ASSIGNMENT => Word for word, restate the lines of the listing below from the line with "Strictly Necessary" through the line with "Week 1 against the", and do not include the pictures.

MATERIAL SUPPLIED =>
----

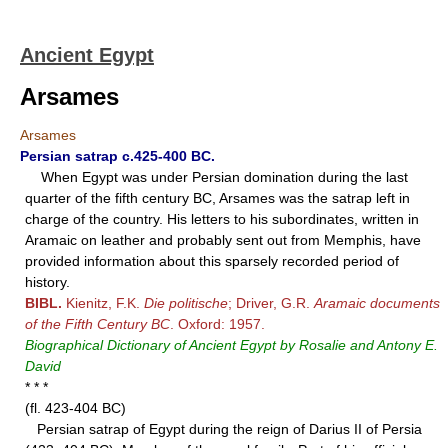
Ancient Egypt
Arsames
Arsames
Persian satrap c.425-400 BC.
When Egypt was under Persian domination during the last
quarter of the fifth century BC, Arsames was the satrap left in
charge of the country. His letters to his subordinates, written in
Aramaic on leather and probably sent out from Memphis, have
provided information about this sparsely recorded period of
history.
BIBL.
Kienitz, F.K.
Die politische
; Driver, G.R.
Aramaic documents
of the Fifth Century BC
. Oxford: 1957.
Biographical Dictionary of Ancient Egypt by Rosalie and Antony E.
David
* * *
(fl. 423-404 BC)
Persian satrap of Egypt during the reign of Darius II of Persia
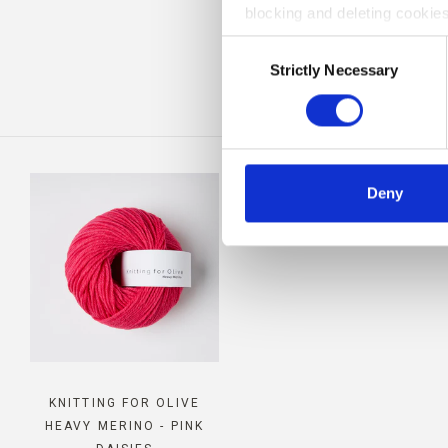
blocking and deleting cookies
CO
Consent
Strictly Necessary
Selection
Deny
KNITTING FOR OLIVE
HEAVY MERINO - PINK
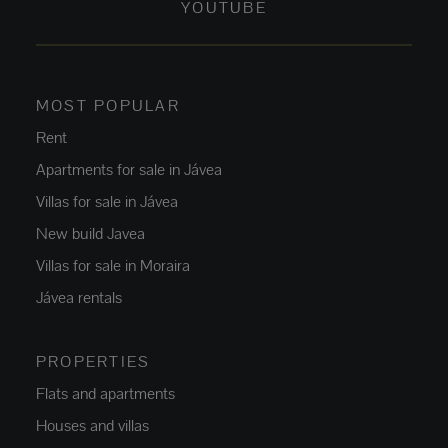
YOUTUBE
MOST POPULAR
Rent
Apartments for sale in Jávea
Villas for sale in Jávea
New build Javea
Villas for sale in Moraira
Jávea rentals
PROPERTIES
Flats and apartments
Houses and villas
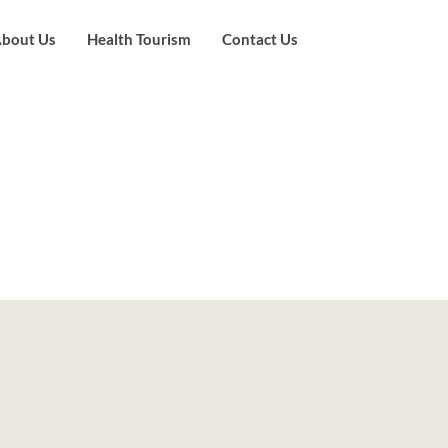
bout Us
Health Tourism
Contact Us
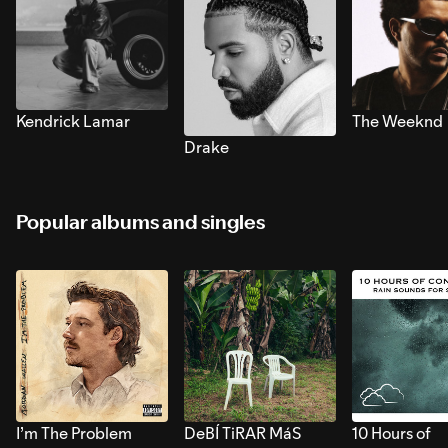
Kendrick Lamar
The Weeknd
Drake
Popular albums and singles
I’m The Problem
DeBÍ TiRAR MáS
10 Hours of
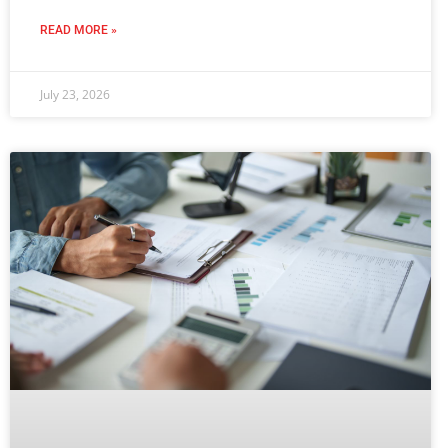
READ MORE »
July 23, 2026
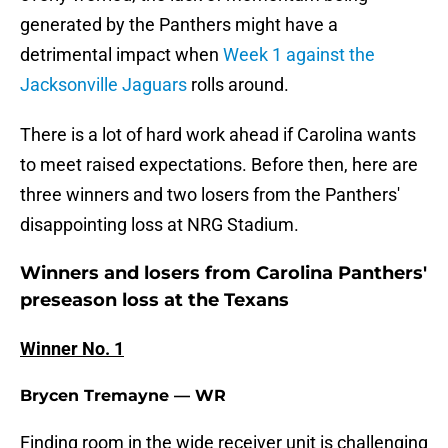
generated by the Panthers might have a
detrimental impact when
Week 1 against the
Jacksonville Jaguars
rolls around.
There is a lot of hard work ahead if Carolina wants
to meet raised expectations. Before then, here are
three winners and two losers from the Panthers'
disappointing loss at NRG Stadium.
Winners and losers from Carolina Panthers'
preseason loss at the Texans
Winner No. 1
Brycen Tremayne — WR
Finding room in the wide receiver unit is challenging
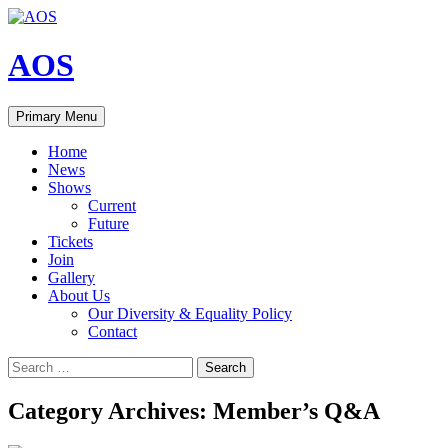
Skip
to
content
AOS
Search
Primary Menu
Home
News
Shows
Current
Future
Tickets
Join
Gallery
About Us
Our Diversity & Equality Policy
Contact
Search
for:
Category Archives: Member’s Q&A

----

WORKED SOLUTION =>
Strictly Necessary
Selection
Deny
KNITTING FOR OLIVE
HEAVY MERINO - PINK
YOUTUBE
MOST POPULAR
Rent
Apartments for sale in Jávea
Villas for sale in Jávea
New build Javea
Villas for sale in Moraira
Jávea rentals
PROPERTIES
Flats and apartments
Houses and villas
bout Us
Health Tourism
Contact Us
Kendrick Lamar
The Weeknd
Drake
Popular albums and singles
I’m The Problem
DeBÍ TiRAR MáS
10 Hours of
READ MORE »
July 23, 2026
generated by the Panthers might have a
detrimental impact when
Week 1 against the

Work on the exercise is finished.